So you have some nice products ready to sell online. All you need now is pictures of what you’ve painstakingly produced, or put together. You decide to click some shots of each of your items, probably touch-up the photos a bit in a popular image processing software, and finally upload them on to various marketplaces. You think this was easy – why pay a professional for it when you can do it yourself for much less cost! But then you notice that the marketplace rejects the pictures. Or it doesn’t, but your products don’t sell enough. Or they do, but the number of requests for returns and exchange is higher than you expected. Now you sit and back-track your steps.
Is it my fault?
There are a number of people and several online sources that will tell you that you need not spend money in good equipment, nor hire professional services to photograph what you want to sell online. You will find innumerable suggestions on how to do it yourself, do it at home and most of them may sound pretty convincing. To top it, you probably have a great Instagram following, your pictures on Facebook gather likes to the tunes of 3 digits, and your family and friend circle call upon you to click the mandatory group photo (or selfie in some cases). But all this goes to say that photography as an art form is probably what your area of interest and expertise is. But e-commerce photography? That’s a different space altogether.
What? How are the two different?
So what would you say photography as an art is? What is its purpose? It captures a subject, portrays emotion, reflects the perspective of the photographer, provides an unexplored angle to a mundane thing, or is abstract. Much like other creative spaces, photography as an art form has a great degree of involvement of the artist – it’s about his imagination and his perception of the subject.
Now having read that, the difference between photography as an art and e-commerce photography is glaringly obvious. E-commerce photography is done with the intent of selling and of minimizing returns. It aims to do justice to the product by exhibiting it exactly as it is without enhancing or applying filters to make the picture seem more beautiful. An e-commerce photographer must step out of his own shoes, and put on those of a prospective customer. What would a customer want to see, need to know, like to find out? Product photographs have to answer those questions. If not done right, e-commerce photography can either create an illusion of a product which a customer would be disappointed with when he receives his purchase, or would show the product in poor light and lead customers to never pick that product.
Fashion Photography is gorgeous, and creative. But does it help your customers decide whether this would suit them or not?

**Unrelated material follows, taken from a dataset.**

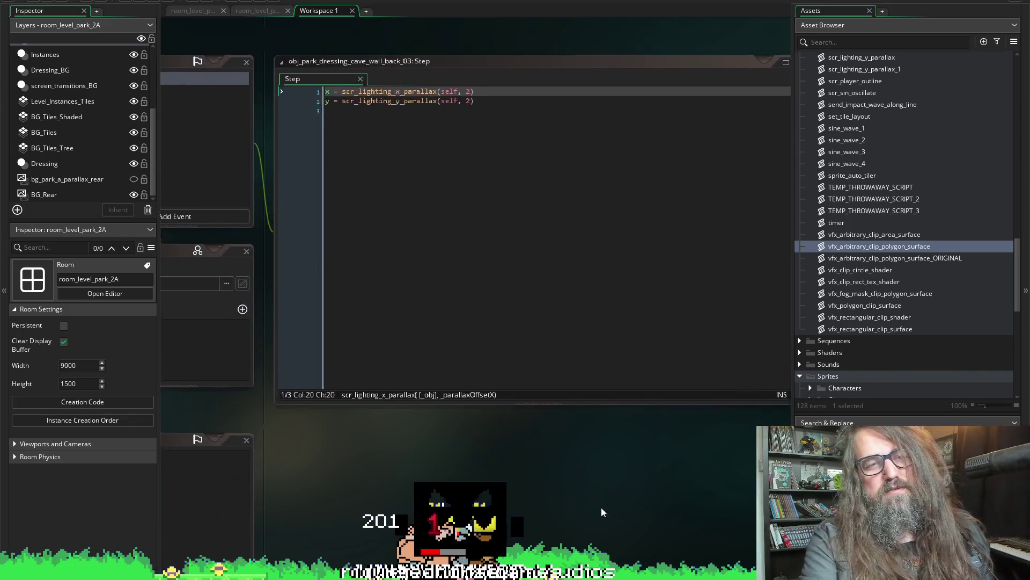
Replace line 1's lighting parallax call with scr_player_relative_parallax(7, 1) and change 'x = var' to 'x'.
left_click_drag(326, 106, 519, 105)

E-commerce photography is technical, focuses on presenting facts correctly and has less scope for abstract creativity – but it helps your customers understand if this product is for them or not.
OK, so what should I do?
As an online seller, you owe it to the prospective customers to replicate the real-life store experience. Of course, there is no way for them to touch and feel the product. However, the sense of sight can come quite close to providing that experience with the help of the right photographs. If you are selling on portals like OLX and Quickr, the photos you click with your 10 Megapixels phone or even from your DSLR will work just fine. But when you’re selling on popular, leading marketplaces, or on your own e-store, hire a professional e-commerce photography service and help reduce the shock your customers get when they finally receive their orders. Quotes are clichéd and you’ve probably read this one before, but we’ll still remind you: if you think it’s expensive to hire a professional for the job, wait until you hire an amateur.